5. The first of these is a formative assignment in the area of history of medicine, part of the broader humanities teaching within clinical skills.

6. This 20% includes history of medicine teaching within the broader humanities component of Clinical Skills in Med 1; history constitutes approximately one-fifth of the humanities teaching, with the remainder being the ethics/law teaching.

7. Students attend three-hour sessions, weekly for 24 weeks, in the first year of medical school Clinical Skills Course. They are divided in to groups of 7 or 8 and maintain the same group throughout the course. They have the same co-facilitators, a physician and community social worker, for the year. This significantly contributes to continuity of teaching and allows for more “safety” within each group. The format of the course uses the doctor-patient encounter as the template for the learning process. We use “Patient-Centered Medicine, Transforming the Clinical Method” as the basis for the style of interviewing taught. Twenty-four hours of class time in ethics, history of medicine, and health law are held throughout the CS1 course, with a format of full-group discussion and debate. Content covers the full range of ethical, legal, and social (historical, cultural) topics set out by the CMA's Objectives of the Considerations of the Legal, Ethical and Organizational Aspects of the Practice of Medicine (CLEO) and the American Association of Medical College's Medical School Objectives Project (MSOP) (Cohen, Citation2006).

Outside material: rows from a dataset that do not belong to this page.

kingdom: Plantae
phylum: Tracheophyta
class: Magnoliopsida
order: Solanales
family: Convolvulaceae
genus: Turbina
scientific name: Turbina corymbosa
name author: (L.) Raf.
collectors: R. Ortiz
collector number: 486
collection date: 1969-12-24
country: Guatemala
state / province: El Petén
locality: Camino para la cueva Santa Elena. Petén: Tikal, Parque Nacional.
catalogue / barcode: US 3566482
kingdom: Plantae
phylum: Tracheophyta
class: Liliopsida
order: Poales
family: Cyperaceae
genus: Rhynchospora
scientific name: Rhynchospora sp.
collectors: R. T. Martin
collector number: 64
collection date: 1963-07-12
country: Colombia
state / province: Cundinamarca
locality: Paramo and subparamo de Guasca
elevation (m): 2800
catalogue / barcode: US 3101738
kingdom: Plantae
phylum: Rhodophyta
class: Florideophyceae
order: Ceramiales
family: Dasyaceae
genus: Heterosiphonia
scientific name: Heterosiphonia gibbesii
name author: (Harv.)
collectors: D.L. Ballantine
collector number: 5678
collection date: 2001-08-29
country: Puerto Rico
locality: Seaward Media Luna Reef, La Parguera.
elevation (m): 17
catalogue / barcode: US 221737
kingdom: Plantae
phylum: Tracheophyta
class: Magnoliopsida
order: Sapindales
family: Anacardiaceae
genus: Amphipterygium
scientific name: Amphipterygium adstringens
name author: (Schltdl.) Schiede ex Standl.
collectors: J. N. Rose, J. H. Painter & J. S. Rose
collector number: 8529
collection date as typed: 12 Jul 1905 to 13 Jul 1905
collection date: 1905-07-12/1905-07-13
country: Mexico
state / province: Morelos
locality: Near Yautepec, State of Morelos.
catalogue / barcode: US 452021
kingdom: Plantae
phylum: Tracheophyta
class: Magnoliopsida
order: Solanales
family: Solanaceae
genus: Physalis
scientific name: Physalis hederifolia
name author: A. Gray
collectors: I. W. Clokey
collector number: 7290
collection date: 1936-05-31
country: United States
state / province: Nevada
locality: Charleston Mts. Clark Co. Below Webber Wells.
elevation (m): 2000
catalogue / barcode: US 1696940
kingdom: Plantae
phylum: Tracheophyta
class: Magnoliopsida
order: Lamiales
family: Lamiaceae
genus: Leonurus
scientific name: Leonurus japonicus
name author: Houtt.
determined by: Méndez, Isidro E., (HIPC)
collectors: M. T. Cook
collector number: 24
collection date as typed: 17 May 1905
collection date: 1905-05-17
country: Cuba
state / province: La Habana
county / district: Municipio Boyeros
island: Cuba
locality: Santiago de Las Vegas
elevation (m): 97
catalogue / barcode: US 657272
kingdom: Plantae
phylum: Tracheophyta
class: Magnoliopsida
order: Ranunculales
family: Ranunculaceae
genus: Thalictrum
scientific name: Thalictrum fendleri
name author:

8. In the ethics component, we frame our discussions using the “narrative structuring” approach, detailed elsewhere (Pullman et al., Citation2005). Students are taught how to reflect on patient narratives and to have a better understanding of their own narrative and how it influences their development as future physicians. Teaching strategies include role-play, debate on contentious (morally salient) issues, reference to popular television shows and films, and journaling. Invited guests present alternative (non-medical) ways of understanding illness and healing (e.g., film makers, writers, artists, anti-poverty activists).